Most movements are small and poorly predictable. So they will pile up in several sheets anyway. And it will be a great success if not in all of them, then the model will not be able to predict anything at all. You have to subtract the markup from them, which will only worsen the situation.

But still there are successful leaves with reduced amount of noise, and the task is not to drown them out by averaging with noise leaves from other trees during averaging.
In general, there is already a solution to this - to try to make leaves closer in size, if weighting by the number of examples is applied.

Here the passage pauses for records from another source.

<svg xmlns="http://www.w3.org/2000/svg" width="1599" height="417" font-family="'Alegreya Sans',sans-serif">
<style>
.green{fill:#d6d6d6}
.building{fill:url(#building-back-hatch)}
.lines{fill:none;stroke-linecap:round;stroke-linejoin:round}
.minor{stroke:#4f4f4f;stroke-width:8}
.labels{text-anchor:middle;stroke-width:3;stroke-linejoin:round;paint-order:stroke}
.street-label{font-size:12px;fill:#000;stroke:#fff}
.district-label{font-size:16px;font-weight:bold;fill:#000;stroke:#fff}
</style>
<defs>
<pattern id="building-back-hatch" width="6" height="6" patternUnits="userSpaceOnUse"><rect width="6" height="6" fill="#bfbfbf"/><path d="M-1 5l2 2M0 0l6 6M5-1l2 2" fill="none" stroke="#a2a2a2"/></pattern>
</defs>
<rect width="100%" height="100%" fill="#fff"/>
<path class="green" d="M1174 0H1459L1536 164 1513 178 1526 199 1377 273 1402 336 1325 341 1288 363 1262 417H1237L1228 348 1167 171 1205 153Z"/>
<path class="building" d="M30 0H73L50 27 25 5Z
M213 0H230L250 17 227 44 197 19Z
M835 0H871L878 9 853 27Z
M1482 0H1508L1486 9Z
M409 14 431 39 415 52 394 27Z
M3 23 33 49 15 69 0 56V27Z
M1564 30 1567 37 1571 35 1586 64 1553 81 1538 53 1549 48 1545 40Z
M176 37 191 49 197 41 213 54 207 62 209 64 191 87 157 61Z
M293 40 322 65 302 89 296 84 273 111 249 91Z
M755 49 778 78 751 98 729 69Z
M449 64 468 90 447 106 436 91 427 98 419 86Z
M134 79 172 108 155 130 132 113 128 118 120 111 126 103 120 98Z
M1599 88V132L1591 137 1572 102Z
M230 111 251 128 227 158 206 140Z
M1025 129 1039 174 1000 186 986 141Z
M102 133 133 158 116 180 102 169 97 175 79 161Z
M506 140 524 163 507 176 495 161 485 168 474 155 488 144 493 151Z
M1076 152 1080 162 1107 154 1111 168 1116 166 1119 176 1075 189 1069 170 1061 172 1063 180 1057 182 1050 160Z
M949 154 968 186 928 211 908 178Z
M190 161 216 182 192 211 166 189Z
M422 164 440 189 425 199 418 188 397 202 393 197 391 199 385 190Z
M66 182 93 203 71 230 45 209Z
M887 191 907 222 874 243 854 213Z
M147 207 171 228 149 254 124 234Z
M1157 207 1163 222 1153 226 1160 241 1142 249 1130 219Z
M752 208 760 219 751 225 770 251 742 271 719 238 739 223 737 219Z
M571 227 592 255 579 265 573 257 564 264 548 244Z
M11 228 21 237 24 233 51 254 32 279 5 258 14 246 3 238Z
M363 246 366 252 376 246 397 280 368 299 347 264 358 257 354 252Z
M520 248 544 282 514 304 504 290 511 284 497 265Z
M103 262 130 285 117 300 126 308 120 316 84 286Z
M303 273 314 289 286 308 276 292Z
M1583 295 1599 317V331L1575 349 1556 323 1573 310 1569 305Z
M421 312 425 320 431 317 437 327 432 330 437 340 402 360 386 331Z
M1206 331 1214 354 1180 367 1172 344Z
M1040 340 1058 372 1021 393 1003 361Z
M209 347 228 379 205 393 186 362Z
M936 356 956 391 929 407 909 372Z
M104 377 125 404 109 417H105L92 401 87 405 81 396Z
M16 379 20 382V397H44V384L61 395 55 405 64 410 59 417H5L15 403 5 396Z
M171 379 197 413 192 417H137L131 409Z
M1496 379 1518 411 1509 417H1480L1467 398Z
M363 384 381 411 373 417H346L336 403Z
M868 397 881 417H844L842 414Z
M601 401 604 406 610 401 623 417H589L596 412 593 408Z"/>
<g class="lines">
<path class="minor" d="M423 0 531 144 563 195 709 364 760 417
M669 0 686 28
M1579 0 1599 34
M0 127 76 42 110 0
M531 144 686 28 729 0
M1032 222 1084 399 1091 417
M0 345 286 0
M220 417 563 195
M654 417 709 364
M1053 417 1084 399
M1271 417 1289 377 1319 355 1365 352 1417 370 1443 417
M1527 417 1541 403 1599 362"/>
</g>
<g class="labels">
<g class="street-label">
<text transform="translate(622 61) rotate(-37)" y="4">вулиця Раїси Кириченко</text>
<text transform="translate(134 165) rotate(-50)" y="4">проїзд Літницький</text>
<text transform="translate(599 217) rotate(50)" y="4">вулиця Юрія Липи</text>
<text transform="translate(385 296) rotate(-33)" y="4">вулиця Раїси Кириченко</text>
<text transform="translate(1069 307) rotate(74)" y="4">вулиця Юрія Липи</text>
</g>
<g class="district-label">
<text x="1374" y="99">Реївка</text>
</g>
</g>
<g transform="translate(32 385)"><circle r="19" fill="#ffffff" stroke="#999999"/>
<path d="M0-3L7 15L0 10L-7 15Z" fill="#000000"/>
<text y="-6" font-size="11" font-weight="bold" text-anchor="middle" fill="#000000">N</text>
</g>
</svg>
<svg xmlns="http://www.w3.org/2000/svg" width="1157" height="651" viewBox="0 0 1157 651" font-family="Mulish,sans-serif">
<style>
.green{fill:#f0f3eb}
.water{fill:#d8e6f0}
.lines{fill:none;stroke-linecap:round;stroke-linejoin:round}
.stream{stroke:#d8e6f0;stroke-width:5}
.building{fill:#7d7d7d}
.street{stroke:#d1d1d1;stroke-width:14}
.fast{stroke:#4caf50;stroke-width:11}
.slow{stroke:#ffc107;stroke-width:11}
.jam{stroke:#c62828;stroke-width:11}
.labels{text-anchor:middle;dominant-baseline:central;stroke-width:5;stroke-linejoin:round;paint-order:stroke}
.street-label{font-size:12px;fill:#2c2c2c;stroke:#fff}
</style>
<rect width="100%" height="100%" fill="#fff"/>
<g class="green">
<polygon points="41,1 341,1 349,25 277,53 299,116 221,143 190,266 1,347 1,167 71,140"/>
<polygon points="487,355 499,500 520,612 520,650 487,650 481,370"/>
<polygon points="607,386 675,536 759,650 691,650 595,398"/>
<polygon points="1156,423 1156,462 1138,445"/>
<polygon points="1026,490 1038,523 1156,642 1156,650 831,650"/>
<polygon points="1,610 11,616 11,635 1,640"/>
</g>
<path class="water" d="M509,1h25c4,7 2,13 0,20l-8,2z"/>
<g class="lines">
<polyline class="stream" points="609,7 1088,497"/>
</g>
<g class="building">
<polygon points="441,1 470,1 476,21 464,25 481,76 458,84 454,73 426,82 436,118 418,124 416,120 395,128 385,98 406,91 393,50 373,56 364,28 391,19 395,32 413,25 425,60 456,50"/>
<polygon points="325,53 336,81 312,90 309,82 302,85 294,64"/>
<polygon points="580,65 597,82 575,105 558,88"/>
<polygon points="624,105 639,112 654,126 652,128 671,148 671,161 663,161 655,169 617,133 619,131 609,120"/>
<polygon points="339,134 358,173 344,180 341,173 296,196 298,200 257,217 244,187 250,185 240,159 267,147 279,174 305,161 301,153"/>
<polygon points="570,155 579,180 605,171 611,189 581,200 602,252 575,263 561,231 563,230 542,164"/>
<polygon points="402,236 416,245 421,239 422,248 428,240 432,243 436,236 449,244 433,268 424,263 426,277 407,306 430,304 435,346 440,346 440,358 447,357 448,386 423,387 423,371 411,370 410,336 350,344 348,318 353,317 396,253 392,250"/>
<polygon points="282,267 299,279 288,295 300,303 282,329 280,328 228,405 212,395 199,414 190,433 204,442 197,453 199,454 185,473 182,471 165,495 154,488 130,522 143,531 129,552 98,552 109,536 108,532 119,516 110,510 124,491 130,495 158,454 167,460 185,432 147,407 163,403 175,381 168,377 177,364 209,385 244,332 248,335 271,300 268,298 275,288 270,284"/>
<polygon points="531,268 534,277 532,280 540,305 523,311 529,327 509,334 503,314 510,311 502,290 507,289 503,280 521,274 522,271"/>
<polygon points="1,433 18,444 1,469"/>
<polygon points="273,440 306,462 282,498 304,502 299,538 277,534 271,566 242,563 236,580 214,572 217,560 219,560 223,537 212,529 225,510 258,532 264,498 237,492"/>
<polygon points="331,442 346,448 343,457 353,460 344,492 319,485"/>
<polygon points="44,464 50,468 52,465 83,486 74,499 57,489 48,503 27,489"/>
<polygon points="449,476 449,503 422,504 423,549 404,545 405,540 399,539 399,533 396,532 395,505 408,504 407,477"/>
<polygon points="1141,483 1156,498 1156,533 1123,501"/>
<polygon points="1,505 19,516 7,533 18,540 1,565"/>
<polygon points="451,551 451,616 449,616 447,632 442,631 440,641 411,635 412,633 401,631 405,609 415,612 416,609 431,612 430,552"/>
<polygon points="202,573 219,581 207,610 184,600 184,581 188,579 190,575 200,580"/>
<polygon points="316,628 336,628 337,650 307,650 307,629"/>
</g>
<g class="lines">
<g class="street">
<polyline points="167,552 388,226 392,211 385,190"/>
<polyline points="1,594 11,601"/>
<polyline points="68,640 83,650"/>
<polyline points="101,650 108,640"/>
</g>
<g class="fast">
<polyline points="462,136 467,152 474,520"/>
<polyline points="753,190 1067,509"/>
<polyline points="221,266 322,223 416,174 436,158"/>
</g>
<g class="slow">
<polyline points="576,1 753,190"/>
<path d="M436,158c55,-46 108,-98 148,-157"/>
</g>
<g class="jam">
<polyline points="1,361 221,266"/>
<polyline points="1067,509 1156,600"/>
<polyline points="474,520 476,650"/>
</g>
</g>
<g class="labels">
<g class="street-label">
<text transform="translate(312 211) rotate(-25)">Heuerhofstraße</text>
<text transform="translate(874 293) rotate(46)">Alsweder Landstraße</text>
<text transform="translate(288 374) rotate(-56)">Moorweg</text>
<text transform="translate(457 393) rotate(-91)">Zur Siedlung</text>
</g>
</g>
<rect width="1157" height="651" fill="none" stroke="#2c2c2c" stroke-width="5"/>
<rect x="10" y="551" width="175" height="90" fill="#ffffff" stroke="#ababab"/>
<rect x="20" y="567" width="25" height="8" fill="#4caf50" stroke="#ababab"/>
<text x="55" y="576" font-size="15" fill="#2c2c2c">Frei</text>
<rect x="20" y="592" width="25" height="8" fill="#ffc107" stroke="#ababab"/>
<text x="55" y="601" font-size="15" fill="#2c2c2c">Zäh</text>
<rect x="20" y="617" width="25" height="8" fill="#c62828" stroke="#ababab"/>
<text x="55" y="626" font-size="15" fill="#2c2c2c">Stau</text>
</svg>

Well, how to choose the threshold for the action (buy|sell) is another issue. It deserves a separate consideration.

 
Classification is a regression with sigmoid on the window. Some algorithms take values normalised to the range 0;1.
Noisy predictions are clustered closer to zero. You can remove them by privacy levelling if there is less than 50% noise in the data. If it is more than that, nothing will help. The idea will not work.
 

I don't really know what Anokhin does or why he does it, but here it is.


 
mytarmailS #:
Recipe for classification GUARANTEED without retraining

Take the class labels

Predictors you pass through unmap then into hdscan then look for such clusters in the sets of which the same class label is often found....

That's it... :)

The classifier will work fine on new data

I made it without labels at all. Cluster numbers are class labels, i.e. all clusters are searched and two are selected: one to buy and one to sell.

Stable, but noisy.

Comparison with my method:


 
Maxim Dmitrievsky #:

I made it without labels at all. Cluster numbers are class labels, i.e. all clusters are searched, two are selected: one to buy and one to sell.

Stable, but noisy.

Comparison with my method:


Deals are few. And you can't see their distribution over time.
Maybe it's like this:
Here is an illustrative example with 3386 deals for 5 years:
Number_vs_Time
The same deals are placed on both charts.
The upper chart is built with an even step between deals (as MetaQuotes tester shows now). It looks promising.
The lower chart is built on a time scale and shows that the Expert Advisor has traded only a few weeks in 5 years. 1 pixel horizontally = 1 week.
According to the lower chart, it is immediately clear that there will be 2 years of inactivity in the beginning, then the Expert Advisor will trade for a few weeks and then 2.5 years of inactivity again. Such trading is no longer as interesting as the impression from the first chart.
Is there no time scale chart builder in Python? It doesn't seem to be a complicated thing... I draw my own charts in my browser.